VoxForge
--- (Edited on 11/4/2010 3:10 pm [GMT-0500] by gothrog) ---
>What would be the best way to expand the vocabulary of my local repository?
Depends what you want to do: speaker dependant vs speaker independent speech recognition? This CMU SPhinx page has lots of excellent info that is applicable to all speech recognition engines:
When you need to train
You want to create an acoustic model for new language/dialect
OR you need specialized model for small vocabulary application
AND you have plenty of data to train on:
1 hour of recording for command and control for single speaker
5 hour of recordings of 200 speakers for command and control for many speakers
10 hours of recordings for single speaker dictation
50 hours of recordings of 200 speakers for many speakers dictation
AND you have knowledge on phonetic structure of the language
AND you have time to train the model and optimize parameters (1 month)
When you don't need to train
You need to improve accuracy - do acoustic model adaptation instead
You don't have enough data - do acoustic model adaptation instead
You don't have enough time
You don't have enough experience
>Do I just create a new "prompts" file with more sentences and then get a
>recording of those words?
Yes you can do this, but you need to make sure that you add any the pronunciations for words that are not in you pronunciation dictionary
>Is there .wavs or .mfcc files that I can just take from?
There's lots of audio here: http://www.repository.voxforge1.org/downloads/SpeechCorpus/Trunk/Audio/Main/16kHz_16bit/
>I'm kind of confused in how to utilize the VoxForge Consortium properly.
VoxFOrge is just an Open Source project, not a consortium...
>Do you need me to do this too?
Depends what you are trying to do... see above
--- (Edited on 11/4/2010 5:56 pm [GMT-0400] by kmaclean) ---

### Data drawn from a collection
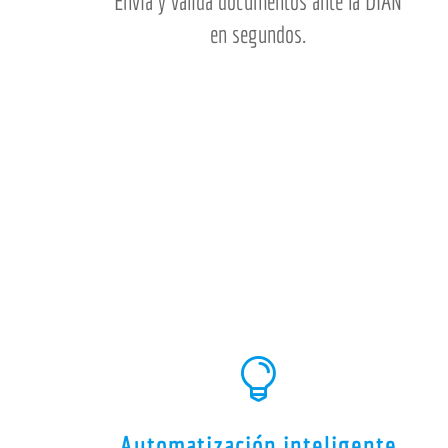
Envía y valida documentos ante la DIAN
en segundos.

Automatización inteligente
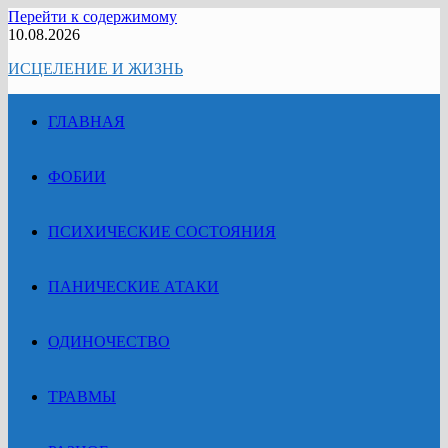
Перейти к содержимому
10.08.2026
ИСЦЕЛЕНИЕ И ЖИЗНЬ
ГЛАВНАЯ
ФОБИИ
ПСИХИЧЕСКИЕ СОСТОЯНИЯ
ПАНИЧЕСКИЕ АТАКИ
ОДИНОЧЕСТВО
ТРАВМЫ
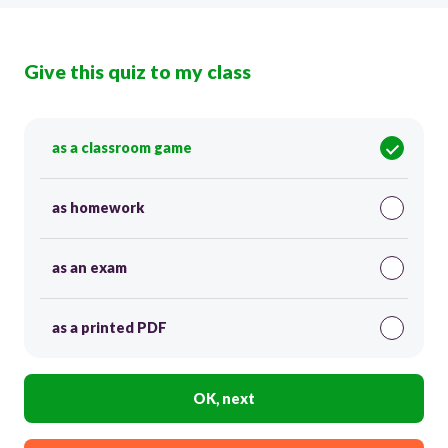
Give this quiz to my class
as a classroom game
as homework
as an exam
as a printed PDF
OK, next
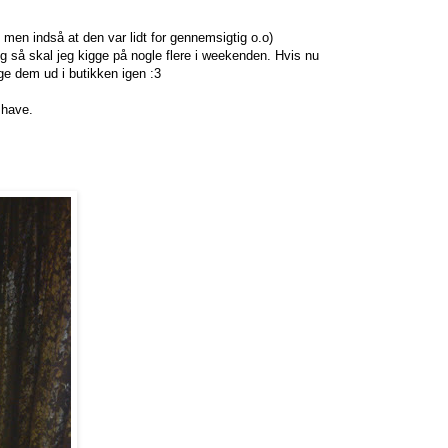
, men indså at den var lidt for gennemsigtig o.o)
 og så skal jeg kigge på nogle flere i weekenden. Hvis nu
nge dem ud i butikken igen :3
e have.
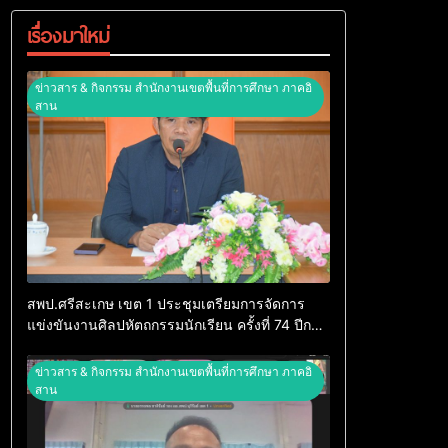
เรื่องมาใหม่
ข่าวสาร & กิจกรรม สำนักงานเขตพื้นที่การศึกษา ภาคอิ
สาน
สพป.ศรีสะเกษ เขต 1 ประชุมเตรียมการจัดการ
แข่งขันงานศิลปหัตถกรรมนักเรียน ครั้งที่ 74 ปีการ
ศึกษา 2569
ข่าวสาร & กิจกรรม สำนักงานเขตพื้นที่การศึกษา ภาคอิ
สาน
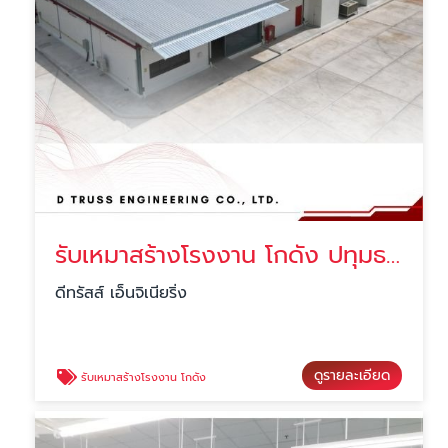
รับเหมาสร้างโรงงาน โกดัง ปทุมธานี
ดีทรัสส์ เอ็นจิเนียริ่ง
ดูรายละเอียด
รับเหมาสร้างโรงงาน โกดัง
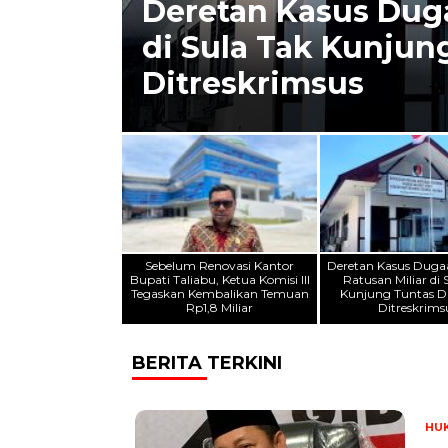
 Ketua
Deretan Kasus Duga
Rp1,8
di Sula Tak Kunjun
Ditreskrimsus
Sebelum Renovasi Kantor
Deretan Kasus Duga
Bupati Taliabu, Ketua Komisi III
Ratusan Miliar di 
Tegaskan Kembalikan Temuan
Kunjung Tuntas D
Rp1,8 Miliar
Ditreskrims
BERITA TERKINI
HU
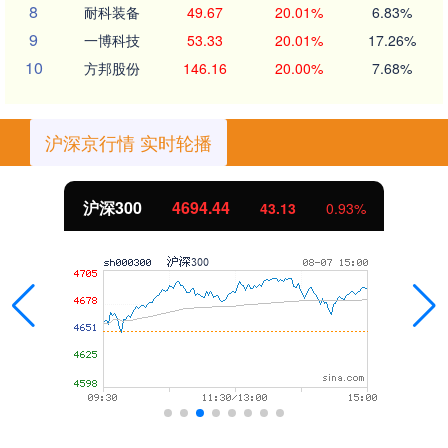
8
耐科装备
49.67
20.01%
6.83%
9
一博科技
53.33
20.01%
17.26%
10
方邦股份
146.16
20.00%
7.68%
沪深京行情 实时轮播
沪深300
4694.44
43.13
0.93%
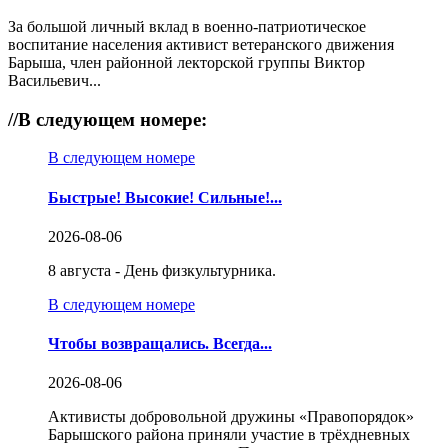
За большой личный вклад в военно-патриотическое
воспитание населения активист ветеранского движения
Барыша, член районной лекторской группы Виктор
Васильевич...
//
В следующем номере:
В следующем номере
Быстрые! Высокие! Сильные!...
2026-08-06
8 августа - День физкультурника.
В следующем номере
Чтобы возвращались. Всегда...
2026-08-06
Активисты добровольной дружины «Правопорядок»
Барышского района приняли участие в трёхдневных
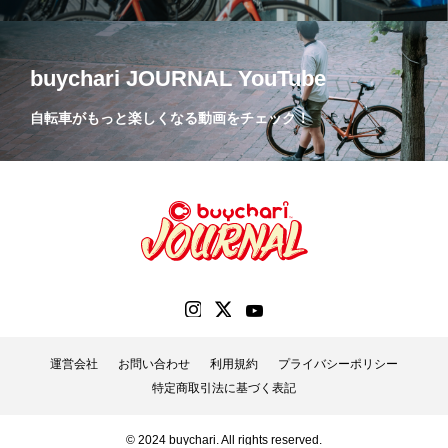
buychari JOURNAL YouTube
自転車がもっと楽しくなる動画をチェック！
運営会社
お問い合わせ
利用規約
プライバシーポリシー
特定商取引法に基づく表記
© 2024 buychari. All rights reserved.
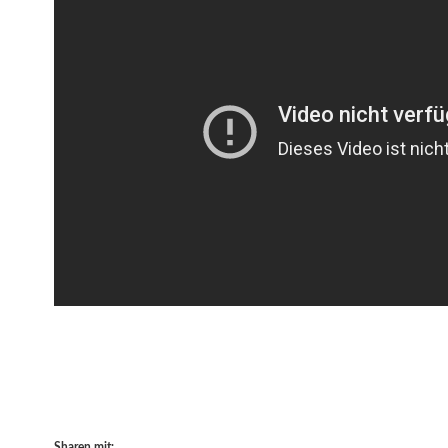
Sharen mit:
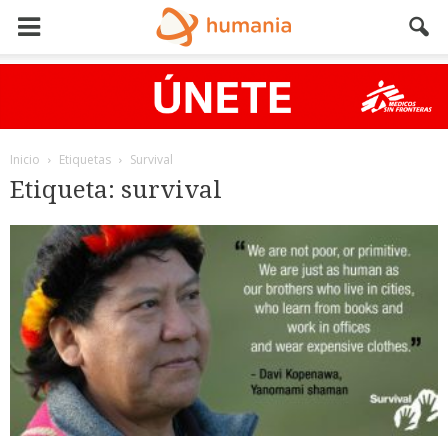
Inicio
Etiquetas
Survival
Etiqueta: survival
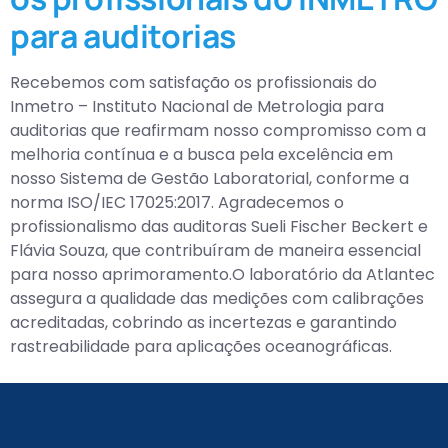
para auditorias
Recebemos com satisfação os profissionais do
Inmetro – Instituto Nacional de Metrologia para
auditorias que reafirmam nosso compromisso com a
melhoria contínua e a busca pela excelência em
nosso Sistema de Gestão Laboratorial, conforme a
norma ISO/IEC 17025:2017. Agradecemos o
profissionalismo das auditoras Sueli Fischer Beckert e
Flávia Souza, que contribuíram de maneira essencial
para nosso aprimoramento.O laboratório da Atlantec
assegura a qualidade das medições com calibrações
acreditadas, cobrindo as incertezas e garantindo
rastreabilidade para aplicações oceanográficas.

### WHAT IS EXPECTED
Copy out the entire VoxForge thread on speech recognition training above, word for word.

### RESPONSE
VoxForge
--- (Edited on 11/4/2010 3:10 pm [GMT-0500] by gothrog) ---
>What would be the best way to expand the vocabulary of my local repository?
Depends what you want to do: speaker dependant vs speaker independent speech recognition? This CMU SPhinx page has lots of excellent info that is applicable to all speech recognition engines:
When you need to train
You want to create an acoustic model for new language/dialect
OR you need specialized model for small vocabulary application
AND you have plenty of data to train on:
1 hour of recording for command and control for single speaker
5 hour of recordings of 200 speakers for command and control for many speakers
10 hours of recordings for single speaker dictation
50 hours of recordings of 200 speakers for many speakers dictation
AND you have knowledge on phonetic structure of the language
AND you have time to train the model and optimize parameters (1 month)
When you don't need to train
You need to improve accuracy - do acoustic model adaptation instead
You don't have enough data - do acoustic model adaptation instead
You don't have enough time
You don't have enough experience
>Do I just create a new "prompts" file with more sentences and then get a
>recording of those words?
Yes you can do this, but you need to make sure that you add any the pronunciations for words that are not in you pronunciation dictionary
>Is there .wavs or .mfcc files that I can just take from?
There's lots of audio here: http://www.repository.voxforge1.org/downloads/SpeechCorpus/Trunk/Audio/Main/16kHz_16bit/
>I'm kind of confused in how to utilize the VoxForge Consortium properly.
VoxFOrge is just an Open Source project, not a consortium...
>Do you need me to do this too?
Depends what you are trying to do... see above
--- (Edited on 11/4/2010 5:56 pm [GMT-0400] by kmaclean) ---